Российский музыкант  |  Трибуна молодого журналиста

«Каждый мой студент – потенциально будущий коллега…»

Авторы :

№2 (1403), февраль 2024 года

В конце декабря в московской Библиотеке № 61 состоялся концерт класса доцента Н.Е. Бельковой – пианистки и педагога Московской консерватории. После выступления учеников Наталья Евгеньевна поделилась с нашим корреспондентом размышлениями о преподавании специального и общего фортепиано, а также рассказала о своей многосторонней деятельности.

– Наталья Евгеньевна, Вы работаете на межфакультетской кафедре фортепиано и с исполнителями-пианистами, и со студентами других специальностей. Насколько различается их уровень? Можно ли назвать тех, кто проходит курс общего фортепиано, «слабыми» пианистами?

– Называться пианистом как таковым это уже честь! Кто такой пианист? Это не просто человек, находящийся за инструментом. Пианист – это и технически оснащенный музыкант, и творец, который с помощью своих профессиональных навыков может выразить как душу композитора, так и свои личные устремления. То есть раскрасить изначально предлагаемый текст музыкального произведения с художественной точки зрения и индивидуально привнести те черты, которые будут отличать именно его исполнительскую трактовку от других.
────────────────
ЗАДАНИЕ 1:
Верните дословно отрывок из интервью с Н.Е. Бельковой от слов «Российский музыкант  |  Трибуна молодого» до слов «своей многосторонней деятельности.» включительно.
────────────────
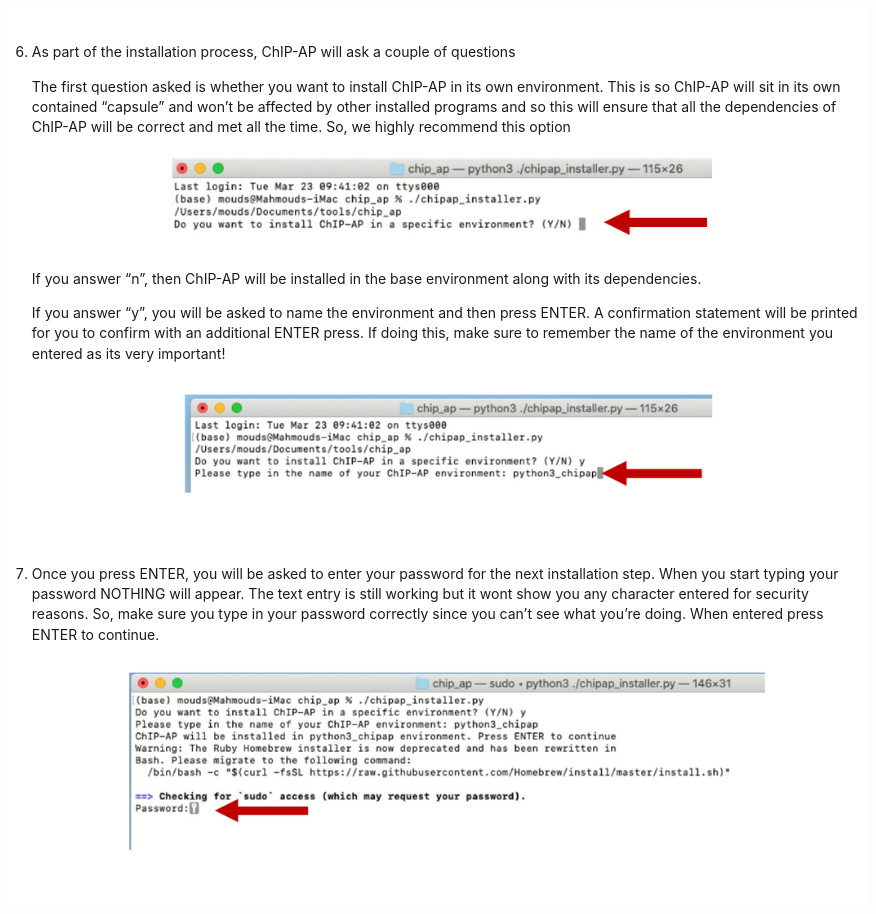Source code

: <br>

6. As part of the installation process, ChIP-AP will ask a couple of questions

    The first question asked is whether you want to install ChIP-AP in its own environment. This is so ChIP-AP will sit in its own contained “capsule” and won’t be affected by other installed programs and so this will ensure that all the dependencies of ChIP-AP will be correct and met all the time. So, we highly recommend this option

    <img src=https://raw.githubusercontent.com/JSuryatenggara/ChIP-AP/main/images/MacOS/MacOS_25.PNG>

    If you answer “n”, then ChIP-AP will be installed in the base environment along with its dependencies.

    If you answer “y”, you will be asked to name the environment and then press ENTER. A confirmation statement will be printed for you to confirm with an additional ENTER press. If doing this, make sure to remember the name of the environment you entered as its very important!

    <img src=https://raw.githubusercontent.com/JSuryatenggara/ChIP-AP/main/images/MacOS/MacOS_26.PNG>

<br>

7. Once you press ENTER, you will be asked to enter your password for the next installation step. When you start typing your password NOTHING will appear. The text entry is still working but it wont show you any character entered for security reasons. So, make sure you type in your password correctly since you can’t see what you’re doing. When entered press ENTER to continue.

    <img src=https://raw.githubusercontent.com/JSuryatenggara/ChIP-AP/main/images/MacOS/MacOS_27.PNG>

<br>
────────────────
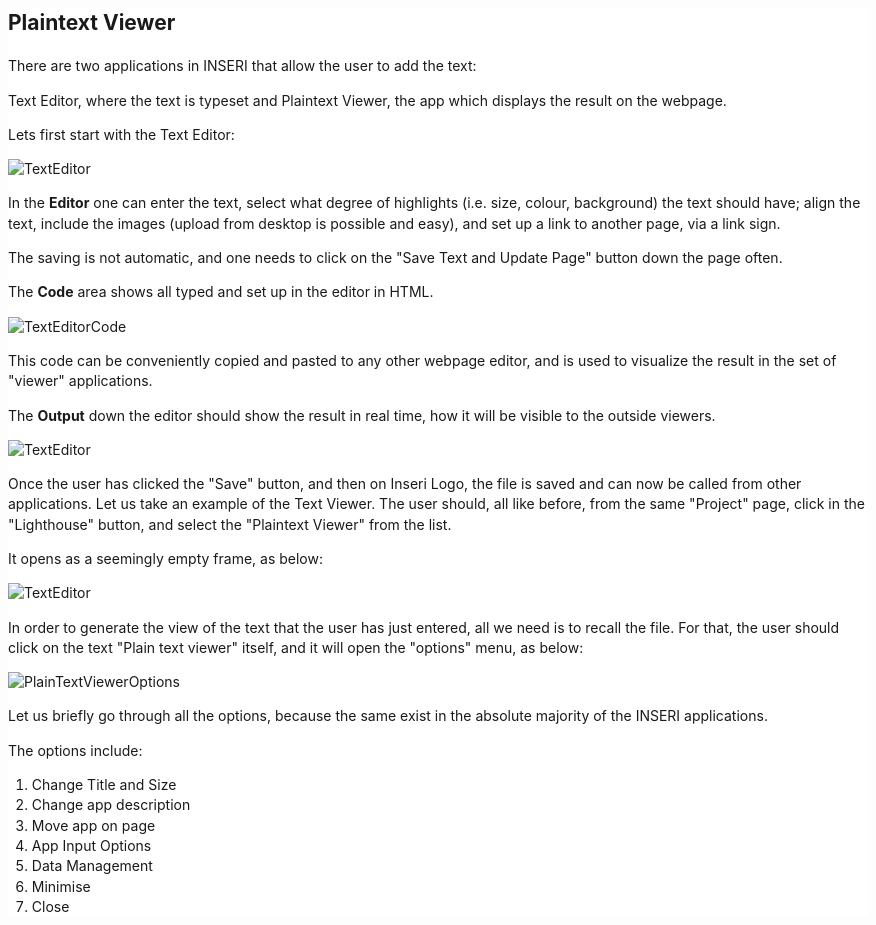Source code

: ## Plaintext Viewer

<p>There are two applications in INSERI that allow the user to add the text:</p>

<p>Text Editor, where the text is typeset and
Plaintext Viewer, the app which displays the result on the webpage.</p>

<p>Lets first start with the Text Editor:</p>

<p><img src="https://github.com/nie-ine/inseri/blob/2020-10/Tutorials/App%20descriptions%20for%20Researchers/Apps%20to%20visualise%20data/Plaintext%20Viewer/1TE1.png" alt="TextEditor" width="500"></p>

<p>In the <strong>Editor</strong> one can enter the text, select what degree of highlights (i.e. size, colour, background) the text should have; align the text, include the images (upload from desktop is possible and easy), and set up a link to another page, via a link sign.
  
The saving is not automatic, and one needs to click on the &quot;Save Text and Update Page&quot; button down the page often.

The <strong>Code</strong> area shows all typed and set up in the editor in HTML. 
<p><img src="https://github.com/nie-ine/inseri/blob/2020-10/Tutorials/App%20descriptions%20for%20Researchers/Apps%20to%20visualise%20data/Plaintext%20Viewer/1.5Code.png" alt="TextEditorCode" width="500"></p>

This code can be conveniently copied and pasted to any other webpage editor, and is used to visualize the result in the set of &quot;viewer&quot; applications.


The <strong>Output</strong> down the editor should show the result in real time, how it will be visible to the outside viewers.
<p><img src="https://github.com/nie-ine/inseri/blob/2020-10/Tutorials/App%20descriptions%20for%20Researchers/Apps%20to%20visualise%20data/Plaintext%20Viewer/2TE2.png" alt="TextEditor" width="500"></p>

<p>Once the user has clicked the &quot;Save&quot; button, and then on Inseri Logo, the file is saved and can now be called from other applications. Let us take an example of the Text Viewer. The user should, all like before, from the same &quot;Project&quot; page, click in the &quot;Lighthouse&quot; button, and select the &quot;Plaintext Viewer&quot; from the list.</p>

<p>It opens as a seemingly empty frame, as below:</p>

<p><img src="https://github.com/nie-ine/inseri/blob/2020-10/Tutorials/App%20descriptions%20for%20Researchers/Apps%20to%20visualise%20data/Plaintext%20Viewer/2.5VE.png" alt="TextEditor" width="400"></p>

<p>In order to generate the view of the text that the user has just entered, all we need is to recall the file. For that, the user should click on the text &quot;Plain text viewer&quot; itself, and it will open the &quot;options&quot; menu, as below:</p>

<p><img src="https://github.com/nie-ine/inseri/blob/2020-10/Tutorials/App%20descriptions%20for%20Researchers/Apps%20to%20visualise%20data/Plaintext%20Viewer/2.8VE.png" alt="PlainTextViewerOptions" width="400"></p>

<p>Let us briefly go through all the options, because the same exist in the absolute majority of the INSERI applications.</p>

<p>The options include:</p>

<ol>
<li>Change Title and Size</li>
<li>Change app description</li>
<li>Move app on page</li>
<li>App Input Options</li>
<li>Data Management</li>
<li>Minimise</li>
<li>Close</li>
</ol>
────────────────
ЗАДАНИЕ 2:
Перепечатайте без изменений фрагмент записей от строки, содержащей «<p>There are two», до строки, содержащей «<p>Lets first start with the Text Editor:</p>», включая обе эти строки.

РАЗБОР РЕШЕНИЯ 1:
Российский музыкант  |  Трибуна молодого журналиста

«Каждый мой студент – потенциально будущий коллега…»

Авторы :

№2 (1403), февраль 2024 года

В конце декабря в московской Библиотеке № 61 состоялся концерт класса доцента Н.Е. Бельковой – пианистки и педагога Московской консерватории. После выступления учеников Наталья Евгеньевна поделилась с нашим корреспондентом размышлениями о преподавании специального и общего фортепиано, а также рассказала о своей многосторонней деятельности.

РАЗБОР РЕШЕНИЯ 2:
<p>There are two applications in INSERI that allow the user to add the text:</p>

<p>Text Editor, where the text is typeset and
Plaintext Viewer, the app which displays the result on the webpage.</p>

<p>Lets first start with the Text Editor:</p>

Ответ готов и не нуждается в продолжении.